With Durbin Pending, No Plans To Add New Fees-Yet
HARRISBURG, Penn.-One week following the defeat of a bill to delay the Durbin Amendment-and perhaps just days before the Fed comes out with its final rule on debit interchange, a number of CU CEOs say they are still not ready to pull the trigger on plans to make up for lost revenue that is likely headed their way.
The Fed is now expected to enact a final rule that will direct billions of dollars of cuts in debit fees that are required under last year's Wall Street reform bill. The bill requires the cuts be implemented by July 21.
The CEO stance was taken due in part to the fact the Fed has yet to release its final rule on debit interchange, expected to be announced this week or next, and because many are holding off to see if the two-tiered system-which excludes financial institutions below $10 billion from the new rules-will protect small issuers. There are even some CEOs who see a silver lining in the Durbin Amendment.
Just what does the upcoming implementation of the new interchange provisions mean for the credit union industry? "It's going to take months if not a year for us to see how it all shakes out," offered Greg Smith, CEO of the $3.8-billion Pennsylvania State Employees CU. "I wish I could give a definitive answer, but we just don't have enough information at this point. The Federal Reserve Board is likely to increase the rates on the acceptable interchange levels (from the proposed 12-cent cap). I'm hearing 15 to 20 cents for those over $10 billion, which will help. But the real question for credit unions like PSECU is whether the exemption will hold and whether the two-tier system will preserve our current levels of interchange."
As for whether PSECU will be adding fees or dropping programs now, Smith said the answer is "no. We just don't have the necessary information at this point to make such a decision. Our hope is that revenue levels will be maintained with the two-tier system and no changes will be necessary. Adding fees or changing programs will be the very last thing we do and only after all other efforts have been exhausted."
Steve Winninger, CEO of the $1.6-billion Lake Trust Credit Union in Brighton, Mich., told the Journal, "We are concerned about the ultimate impact of the Durbin Amendment on all credit unions, not just ours. We have some ideas on how we can replace the lost revenue, however we are holding off on any decisions until we refine the impact of the options we are considering and also see what others in the market will be doing. We know some banks have added fees to checking accounts and annual fees to debit cards."
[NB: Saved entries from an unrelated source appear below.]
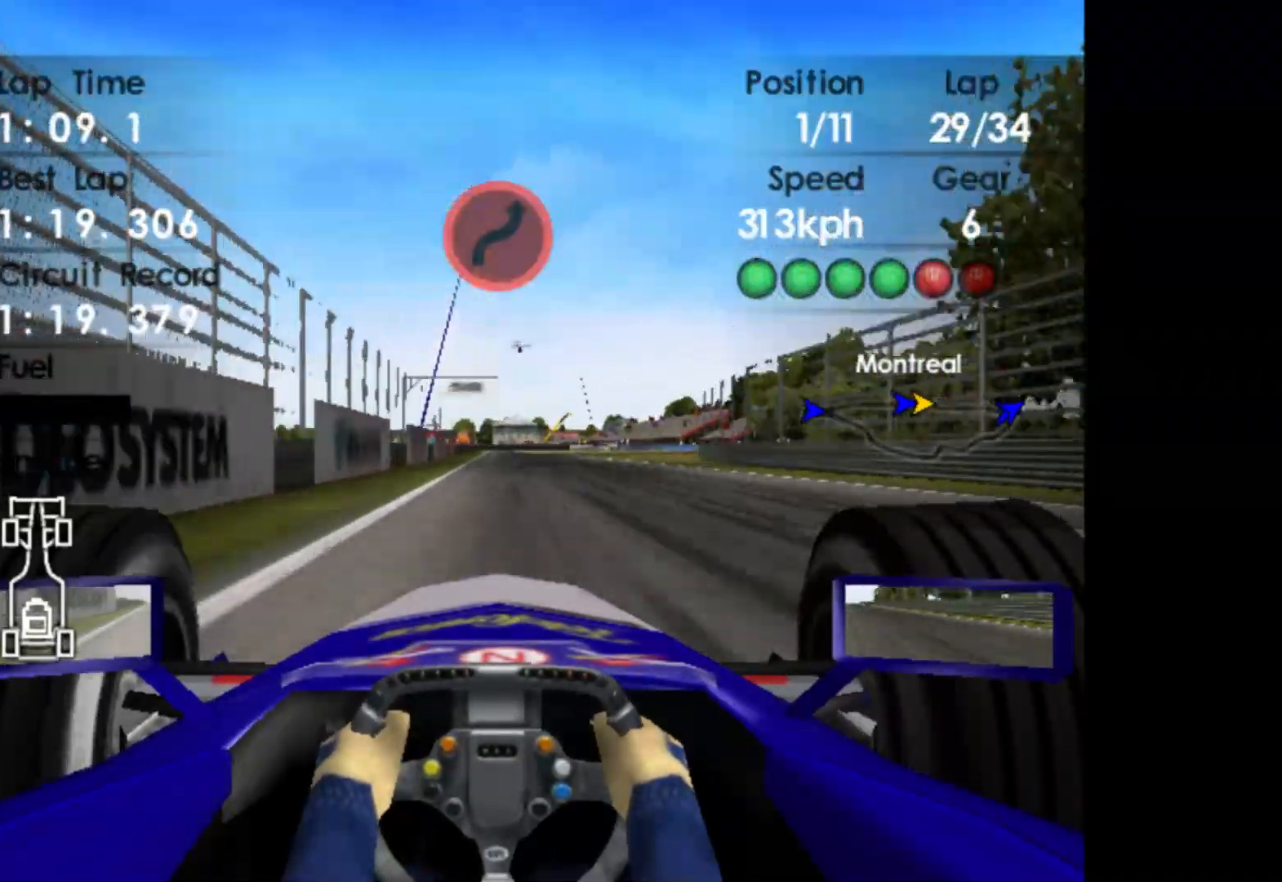
{"buttons": ["L2"], "left_stick": "center", "events": [[167, "L2", "down"], [167, "R2", "up"], [283, "X", "down"], [383, "X", "up"]]}
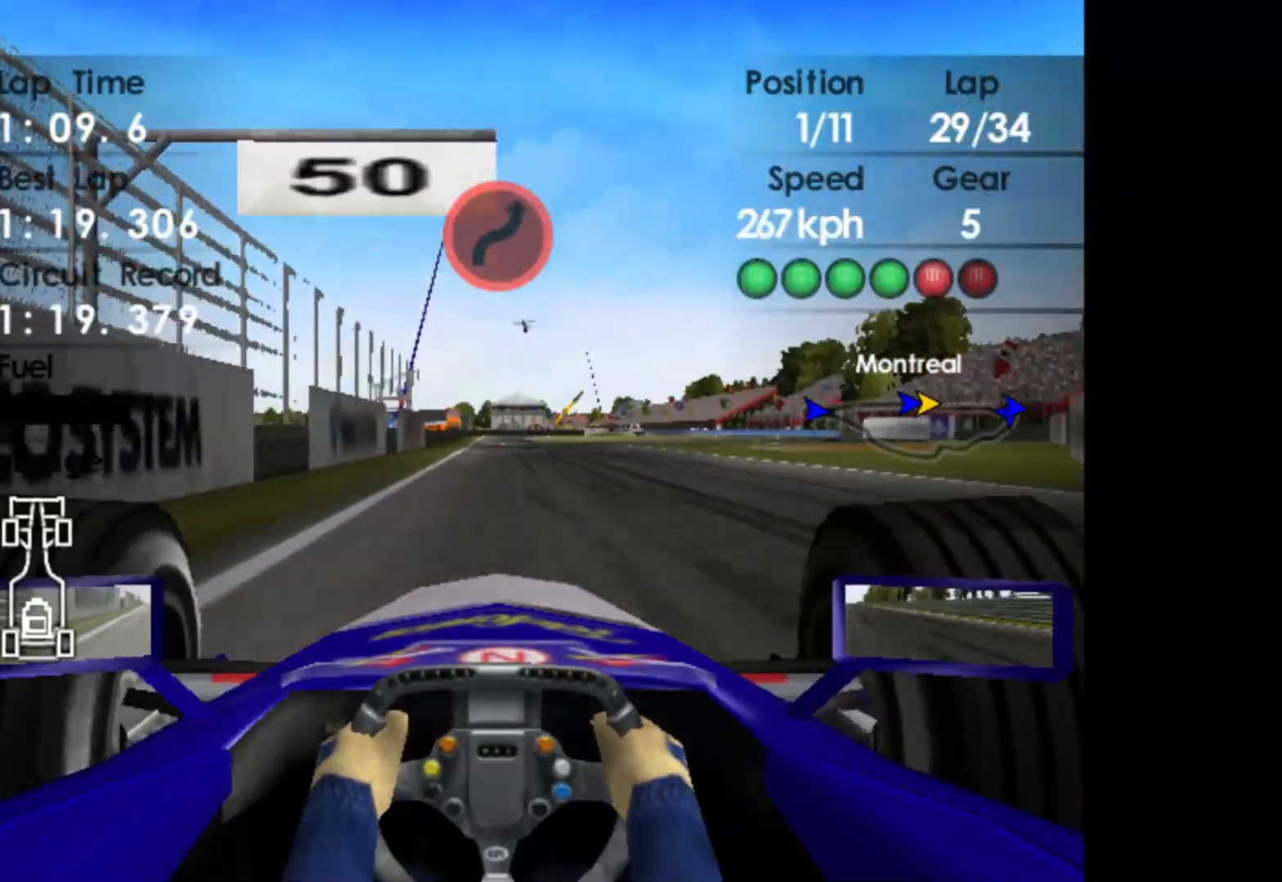
{"buttons": ["L2"], "left_stick": "right", "events": [[133, "X", "down"], [233, "X", "up"], [300, "left_stick", "right"], [383, "X", "down"], [467, "X", "up"]]}
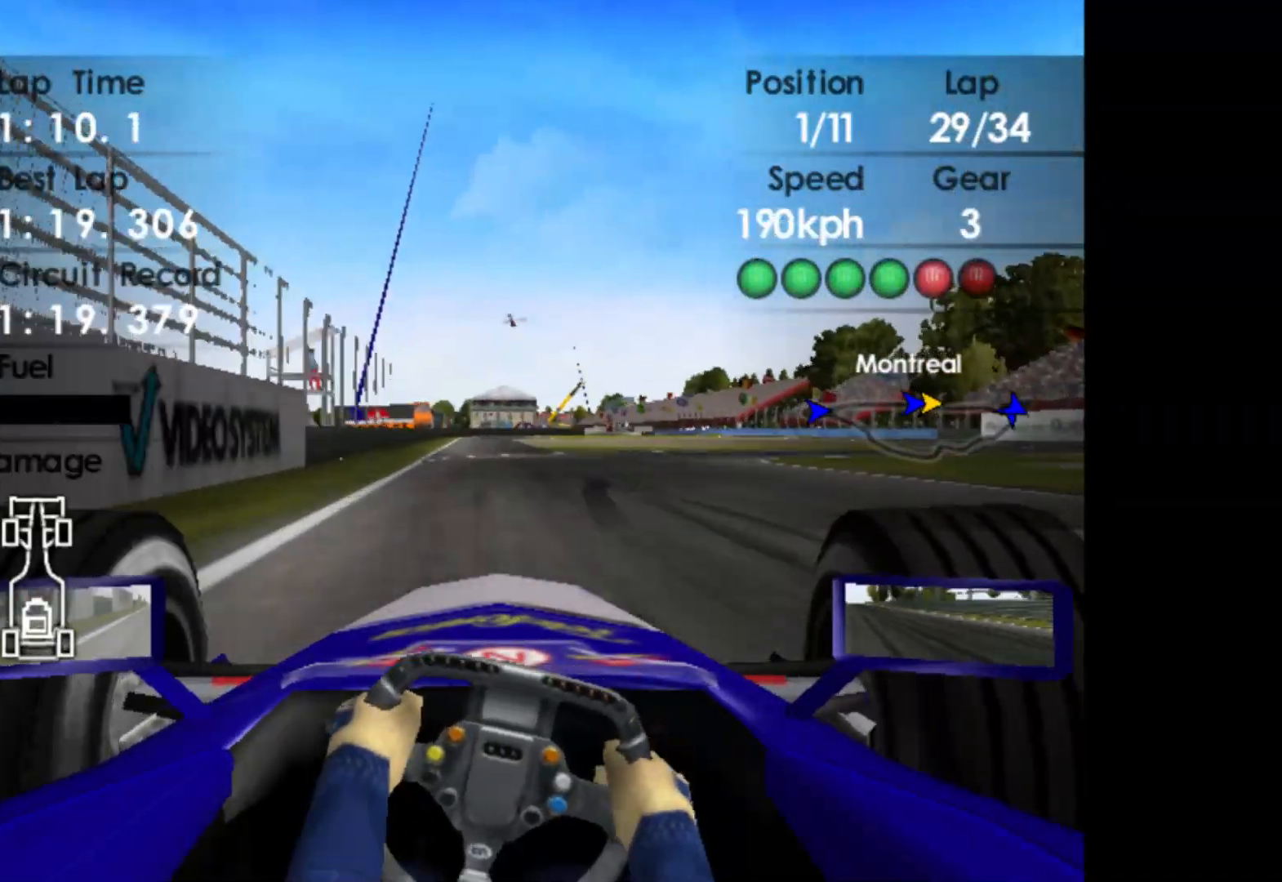
{"buttons": [], "left_stick": "right", "events": [[250, "L2", "up"]]}
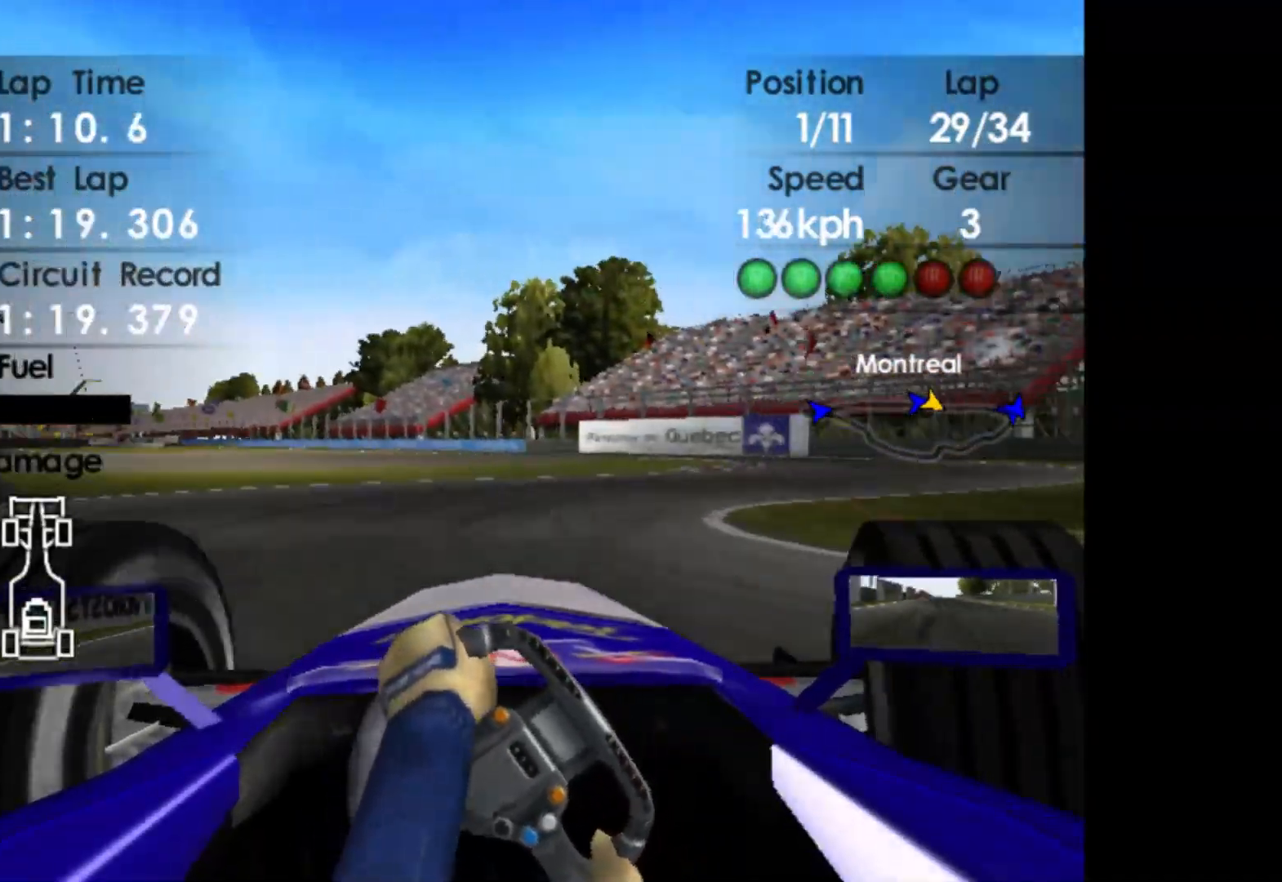
{"buttons": [], "left_stick": "left", "events": [[350, "left_stick", "center"], [483, "left_stick", "left"]]}
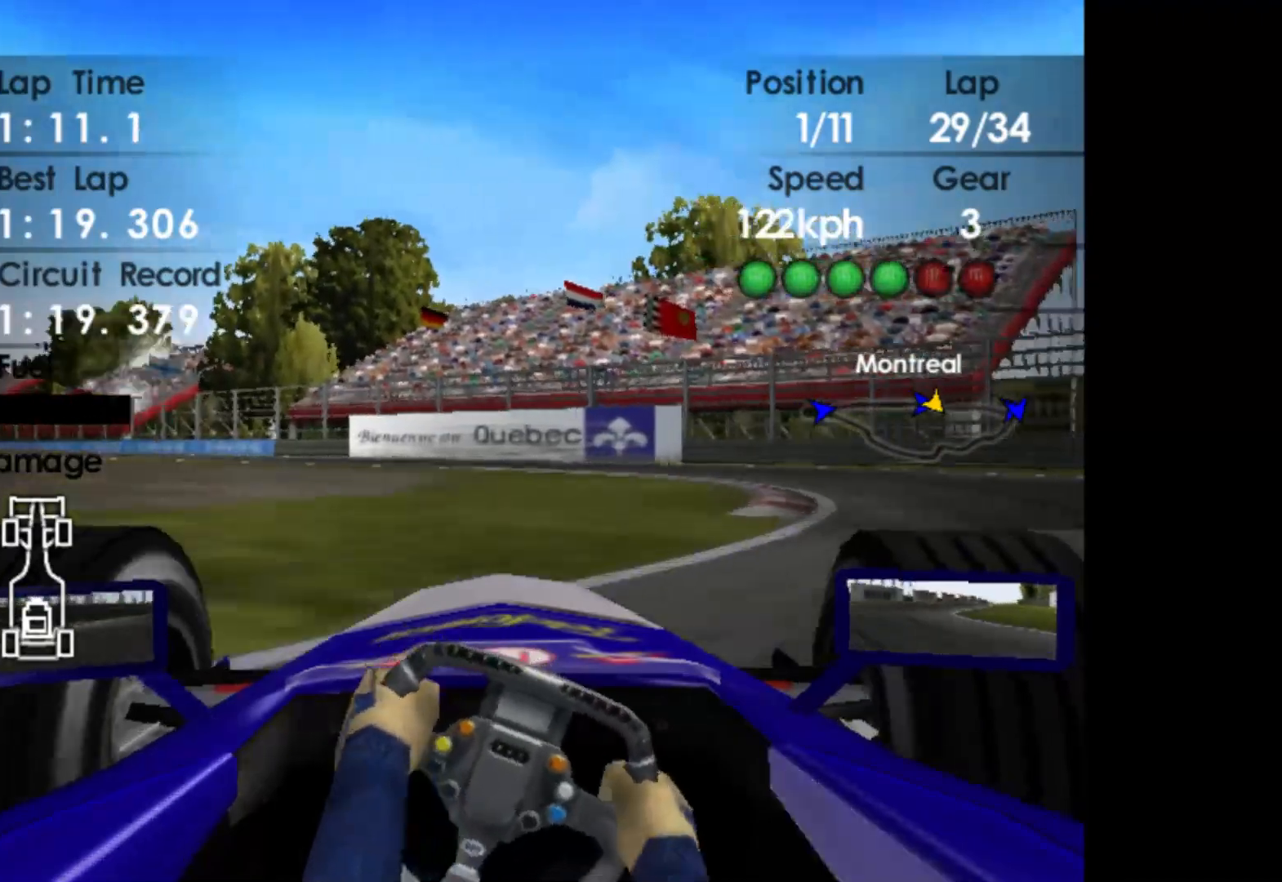
{"buttons": [], "left_stick": "left", "events": [[100, "left_stick", "center"], [233, "left_stick", "left"]]}
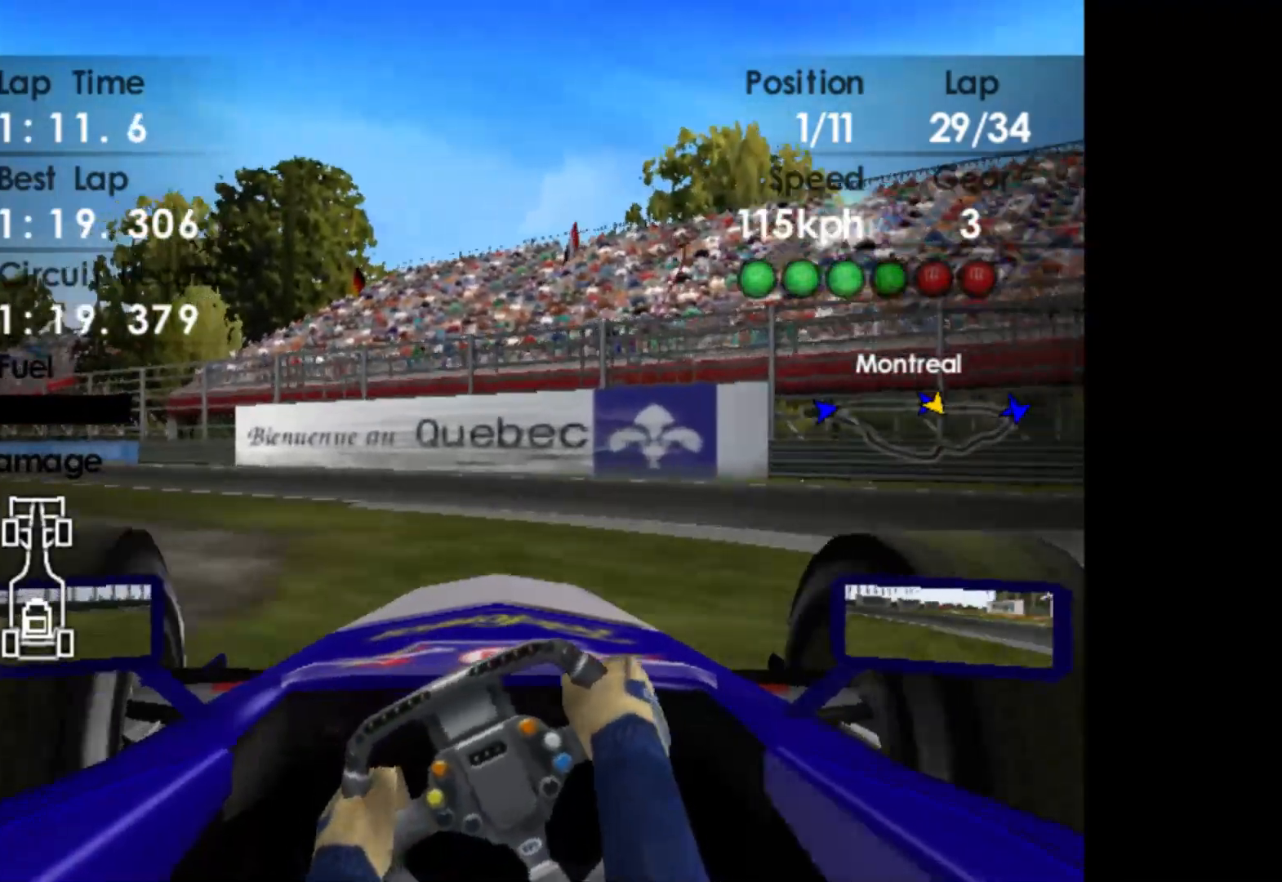
{"buttons": [], "left_stick": "left", "events": []}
Susan Adams, CEO of the $68-million Entrust Federal Credit Union in Richmond, Va., said, "We will continue to look at all of our options to see what will work best for us. It is really too early to commit or comment on what we will do exactly, we simply cannot say for sure."
John Rupert, CEO of Muskegon Co-op FCU in Muskegeon, Mich., said his $44-million credit union will not make changes soon, but for a very different reason. "The silver lining from all this is that credit unions can create a difference between smaller financials and larger financials as the big players add fees. Even if we have to add a new fee structure it can be much less than the big banks and therefore create some distance between us and them."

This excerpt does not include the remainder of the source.